There is an underlying assumption of what “negative karma” means. It hopefully means things like:
this post is wrong
this is a badly expressed opinion
and various other reasons for downvote. If we assume that enough downvotes means we are not effectively communicating useful thoughts, then we want to minimise that. Of course this may not be representative if say; our number of active accounts doubles in size; we should expect more negative karma as a factor of the number of people in the conversation.
As we know; what get’s measured get’s optimised for—I want to keep the measuring options various and several so that we optimise in the general direction of less bad stuff more good stuff.
But if we assume that enough downvotes means we are effectively filtering out the stupid stuff, then we want to maximize that.
I agree with PhilGoetz that “less negative karma” is a bad goal. It’s trivially reachable by eliminating downvotes, for example.
it’s a terrible goal on it’s own, it’s definitely not to be taken on it’s own. If not taken to the extreme of aiming for zero downvotes or something stupid like that; I think it represents a (maybe bad) measure of how disagreeable we are.
If you think it’s completely unrepresentative I will take it out; I was of the opinion that it can show something; and is worth checking up on, probably not optimising for.
Yes, I think that’s quite right: the amount of negative karma might be a useful indicator (together with other indicators), but it’s not a good target for optimization.
This is not an unusual phenomenon.
No, it’s even simpler than that. Think about using salt in cooking—if you produce an oversalted dish that’s a problem that you should notice and fix, but talking about minimizing the amount of salt is silly (I’m talking gastronomically, not nutritionally).
I think there are two separate things going on here.
It might (at present) be beneficial to reduce X, but the optimal level might not be zero.
Treating X as a target for optimization might be harmful.
(Here X is “amount of salt” for your oversalted dish, and “amount of downvoting” for present-day LW.)
Addressing the alleged “too much negative karma” problem by prohibiting downvotes would be bad in both respects. But whatever target we might pick, aiming for exactly that level of downvoting and optimizing would likely give bad results, whereas picking a target level of saltiness in your dish and optimizing might work just fine.
The point is that you optimize for taste and let saltiness fall where it may. Similarly, LW should optimize for some metric of “goodness” and let negative karma be whatever it has to be to produce that deliciousness.
Of course. But that may be ill-specified and hard to measure, and something else may be a usable proxy.

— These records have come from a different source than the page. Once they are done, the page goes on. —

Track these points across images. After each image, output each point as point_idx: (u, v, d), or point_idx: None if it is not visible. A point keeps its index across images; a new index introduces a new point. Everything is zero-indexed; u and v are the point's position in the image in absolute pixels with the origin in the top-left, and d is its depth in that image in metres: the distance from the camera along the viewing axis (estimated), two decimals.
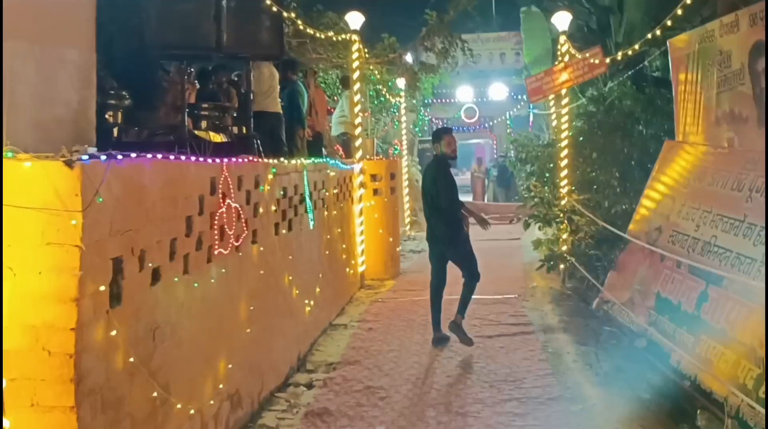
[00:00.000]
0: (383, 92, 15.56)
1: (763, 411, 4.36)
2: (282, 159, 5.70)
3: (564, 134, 8.66)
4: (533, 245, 8.92)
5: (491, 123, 23.89)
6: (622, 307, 7.10)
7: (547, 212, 8.41)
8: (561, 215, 8.13)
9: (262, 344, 4.70)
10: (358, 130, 9.24)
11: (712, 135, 6.89)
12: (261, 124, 7.62)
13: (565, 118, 8.72)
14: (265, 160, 5.13)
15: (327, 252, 7.00)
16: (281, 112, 7.93)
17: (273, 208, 5.07)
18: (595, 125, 10.16)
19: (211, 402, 3.76)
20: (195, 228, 3.59)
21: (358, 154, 9.18)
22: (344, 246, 8.04)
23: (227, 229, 3.99)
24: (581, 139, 9.57)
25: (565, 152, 8.63)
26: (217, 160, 4.01)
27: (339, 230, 7.77)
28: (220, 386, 3.86)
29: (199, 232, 3.64)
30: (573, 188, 8.63)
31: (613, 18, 14.11)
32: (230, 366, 4.01)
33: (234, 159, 4.35)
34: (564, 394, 4.64)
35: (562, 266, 8.31)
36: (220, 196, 3.94)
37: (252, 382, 4.44)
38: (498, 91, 22.60)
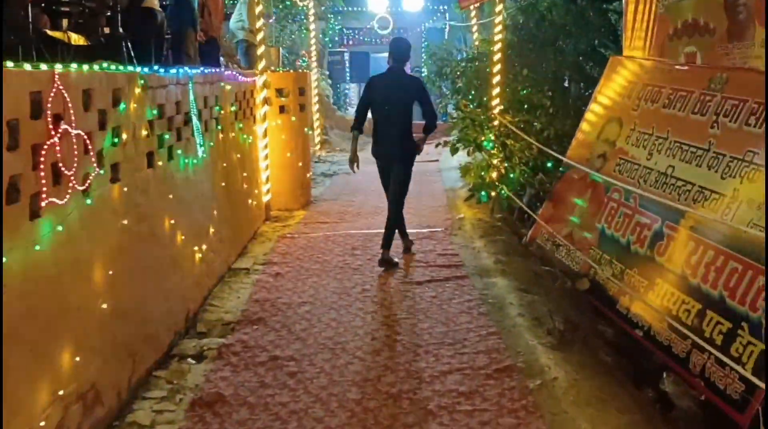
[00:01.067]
0: None
1: (736, 370, 3.76)
2: (158, 67, 4.37)
3: (497, 47, 7.63)
4: (461, 172, 8.00)
5: (405, 35, 22.47)
6: (559, 243, 6.40)
7: (477, 135, 7.48)
8: (494, 139, 7.22)
9: (131, 316, 3.57)
10: (259, 36, 7.83)
11: (667, 50, 6.07)
12: (144, 24, 6.19)
13: (499, 27, 7.67)
14: (133, 68, 3.82)
15: (223, 183, 5.80)
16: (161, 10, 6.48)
17: (144, 132, 3.82)
18: (525, 38, 9.21)
19: (47, 413, 2.64)
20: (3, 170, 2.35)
21: (261, 65, 7.82)
22: (245, 174, 6.84)
23: (64, 169, 2.76)
24: (510, 52, 8.60)
25: (498, 68, 7.63)
26: (45, 68, 2.72)
27: (238, 156, 6.54)
28: (61, 392, 2.74)
29: (10, 176, 2.41)
30: (507, 109, 7.71)
31: None
32: (77, 358, 2.87)
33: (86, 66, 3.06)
34: (516, 362, 3.82)
35: (493, 193, 7.48)
36: (50, 119, 2.68)
37: (115, 368, 3.33)
38: (413, 1, 21.12)
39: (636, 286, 5.01)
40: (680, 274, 4.67)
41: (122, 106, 3.45)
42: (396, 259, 5.91)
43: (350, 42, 22.36)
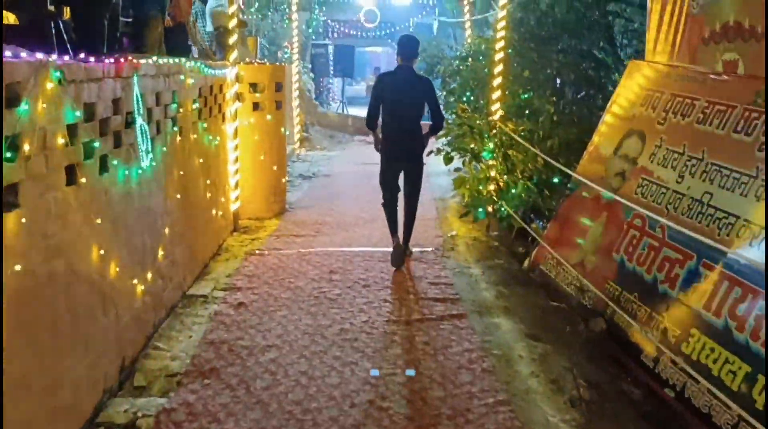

Your (perfectly correct) point is that optimizing a poorly chosen proxy (e.g., minimizing the amount of salt) can produce very poor results. My point is that even if you have what looks like an excellently chosen proxy, as soon as you start optimizing it your (or others’) ingenuity is liable to turn up ways to improve it while making what you care about worse.
(None the less, proxy measurements are really useful. I believe we are agreed that at the very least they’re worth keeping an eye on as a rough guide, provided you also keep an eye on whether they’re ceasing to be useful proxies.)
That, however, is not the case here.
I agree. (Did you expect me not to? If so, I apologize for anything misleading in what I wrote.)